Effects of Electrostatic Interactions on Kapitza Resistance in Hexagonal Boron Nitride-Water Interfaces

S Alosious and SK Kannam and SP Sathian and BD Todd, LANGMUIR, 38, 8783-8793 (2022).

DOI: 10.1021/acs.langmuir.2c00637

Electrostatic interactions in nanoscale systems can influence the heat transfer mechanism and interfacial properties. This study uses molecular dynamics simulations to investigate the impact of various electrostatic interactions on the Kapitza resistance (R-k) on a hexagonal boron nitride-water system. The Kapitza resistance at hexagonal boron nitride nanotube (hBNNT)-water interface reduces with an increase in diameter of the nanotube due to more aggregation of water molecules per unit surface area.
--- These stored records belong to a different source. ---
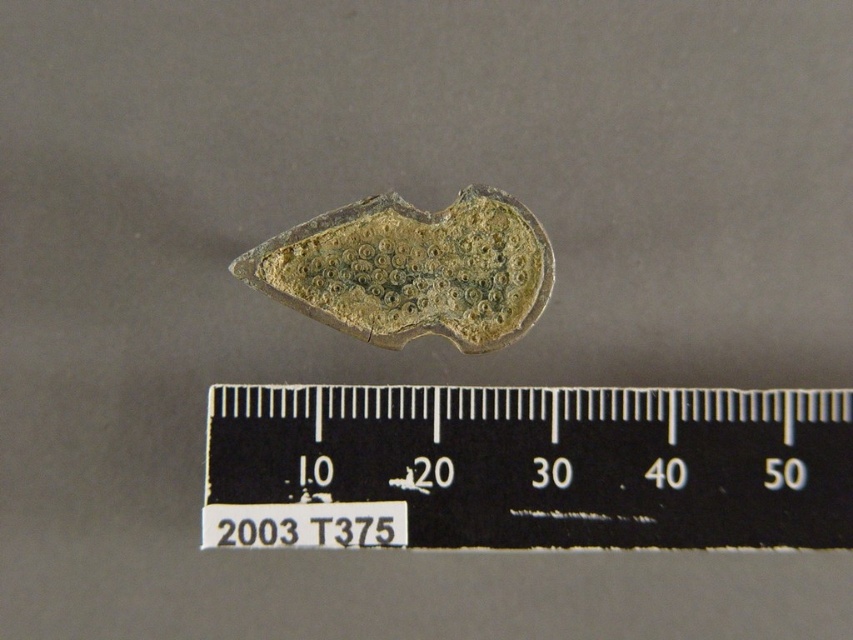
You are examining the object shown in the image. From your perspective, which of the two points, point (840, 468) or point (537, 292), appears closer to you?

Point (840, 468) is closer to the camera than point (537, 292).

You are an archaeologist examining the image. You need to determine the position of the black plastic ruler at center relative to the green patina metal at center. Which object is closer to you?

The black plastic ruler at center is closer to you because it is in front of the green patina metal at center.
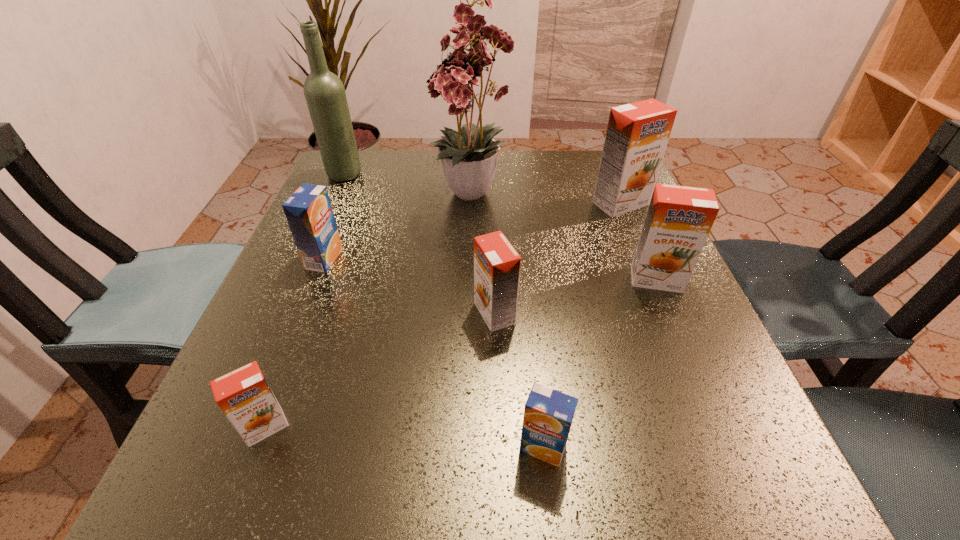
You are a GUI agent. You are given a task and a screenshot of the screen. Output one action in this format:
    pyautogui.click(x=<x>, y=<y>)
    Task: Click on the orange orange juice that is the second nearest to the green wine bottle
    
    Given the screenshot: What is the action you would take?
    [x=637, y=135]

Image resolution: width=960 pixels, height=540 pixels. Find the location of `free point that satisfies the following two spatial constraints: 1. on the front side of the second biggest orange orange juice; 2. on the left side of the biggest orange orange juice`. free point that satisfies the following two spatial constraints: 1. on the front side of the second biggest orange orange juice; 2. on the left side of the biggest orange orange juice is located at coordinates (652, 279).

Locate an element on the screen. The image size is (960, 540). free space that satisfies the following two spatial constraints: 1. on the front side of the nearer blue orange_juice; 2. on the right side of the wine bottle is located at coordinates (225, 447).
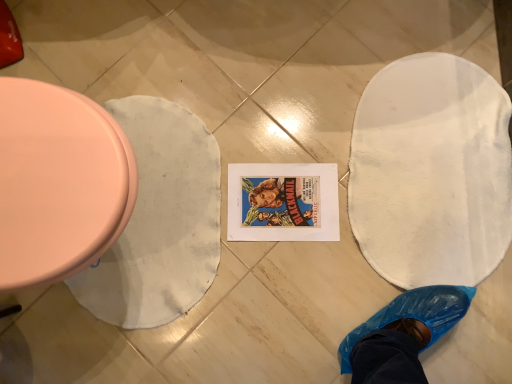
I want to click on free point behind white fabric blanket at left, so click(x=163, y=48).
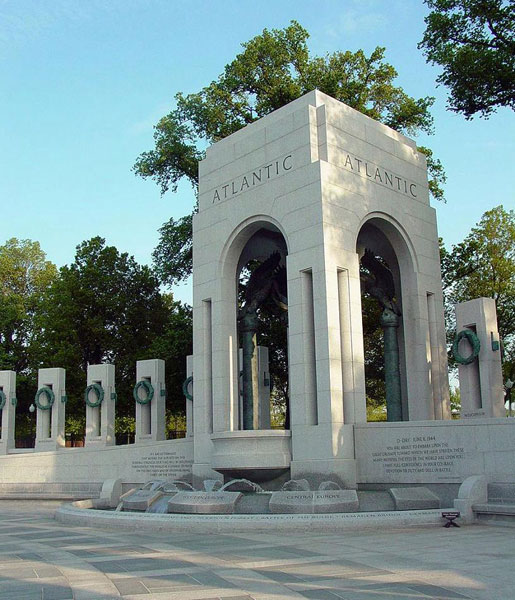
Locate an element on the screen. The image size is (515, 600). wall is located at coordinates (487, 447), (185, 448).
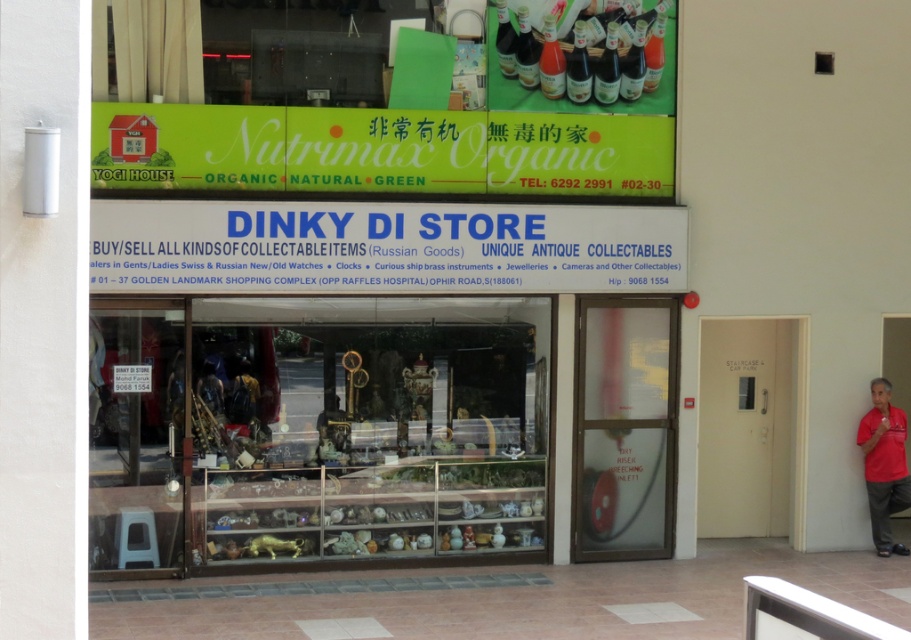
Question: Can you confirm if frosted glass door at center is positioned below red shirt at right?

Choices:
 (A) yes
 (B) no

Answer: (B)

Question: Does white plastic signboard at center come behind white matte door at right?

Choices:
 (A) yes
 (B) no

Answer: (B)

Question: Which object is the closest to the white plastic signboard at center?

Choices:
 (A) red shirt at right
 (B) translucent glass bottle at upper center
 (C) translucent plastic bottle at upper center

Answer: (C)

Question: Which point is farther from the camera taking this photo?

Choices:
 (A) (586, 355)
 (B) (550, 19)
 (C) (590, 291)
 (D) (507, 35)

Answer: (A)

Question: Is white plastic signboard at center to the left of white matte door at right from the viewer's perspective?

Choices:
 (A) no
 (B) yes

Answer: (B)

Question: Which point is closer to the camera?

Choices:
 (A) translucent glass bottle at upper center
 (B) red shirt at right
 (C) translucent plastic bottle at upper center

Answer: (A)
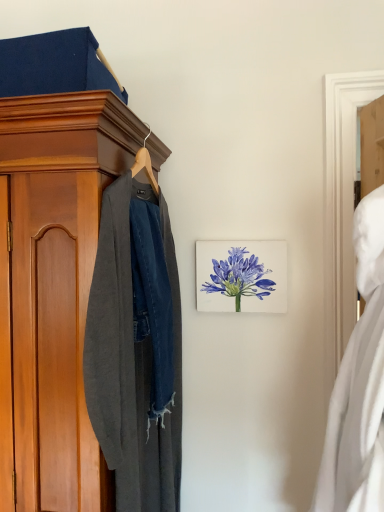
Question: Can you confirm if white matte dress at right is shorter than dark gray wool coat at left?

Choices:
 (A) yes
 (B) no

Answer: (A)

Question: From the image's perspective, is white matte dress at right above dark gray wool coat at left?

Choices:
 (A) no
 (B) yes

Answer: (B)

Question: Is white matte dress at right in front of dark gray wool coat at left?

Choices:
 (A) no
 (B) yes

Answer: (B)

Question: Can you confirm if white matte dress at right is thinner than dark gray wool coat at left?

Choices:
 (A) yes
 (B) no

Answer: (B)

Question: Could you tell me if white matte dress at right is facing dark gray wool coat at left?

Choices:
 (A) no
 (B) yes

Answer: (B)

Question: Looking at their shapes, would you say white matte dress at right is wider or thinner than watercolor blue flower at center?

Choices:
 (A) thin
 (B) wide

Answer: (B)

Question: Is white matte dress at right bigger or smaller than watercolor blue flower at center?

Choices:
 (A) small
 (B) big

Answer: (B)

Question: From the image's perspective, is white matte dress at right located above or below watercolor blue flower at center?

Choices:
 (A) below
 (B) above

Answer: (A)

Question: In terms of height, does white matte dress at right look taller or shorter compared to watercolor blue flower at center?

Choices:
 (A) tall
 (B) short

Answer: (A)

Question: Is dark gray wool coat at left inside the boundaries of watercolor blue flower at center, or outside?

Choices:
 (A) outside
 (B) inside

Answer: (A)

Question: Looking at their shapes, would you say dark gray wool coat at left is wider or thinner than watercolor blue flower at center?

Choices:
 (A) thin
 (B) wide

Answer: (B)

Question: Considering the positions of dark gray wool coat at left and watercolor blue flower at center in the image, is dark gray wool coat at left taller or shorter than watercolor blue flower at center?

Choices:
 (A) short
 (B) tall

Answer: (B)

Question: In the image, is dark gray wool coat at left positioned in front of or behind watercolor blue flower at center?

Choices:
 (A) behind
 (B) front

Answer: (B)

Question: Based on their sizes in the image, would you say watercolor blue flower at center is bigger or smaller than dark gray wool coat at left?

Choices:
 (A) big
 (B) small

Answer: (B)

Question: In terms of height, does watercolor blue flower at center look taller or shorter compared to dark gray wool coat at left?

Choices:
 (A) short
 (B) tall

Answer: (A)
An increase in the partial charges on boron and nitride caused the reduction in R-k. With the increase in partial charge, a better hydrogen bonding between hBNNT and water was observed, whereas the structure and order of the water molecules remain the same. Nevertheless, the addition of NaCl salt into water does not have any influence on interfacial thermal transport. R-k remains unchanged with electrolyte concentration because the cumulative Coulombic interaction between the ions and the hBNNT is significantly less when compared with water molecules. Furthermore, the effect of electric field strength on interfacial heat transfer is also investigated by providing uniform positive and negative surface charges on the outermost hBN layers. R(k )is nearly independent of the practical range of applied electric fields and decreases with an increasing electric field for extreme field strengths until the electrofreezing phenomenon occurs. The ordering of water molecules toward the charged surface leads to an increase in the layering effect, causing the reduction in R(k )in the presence of an electric field.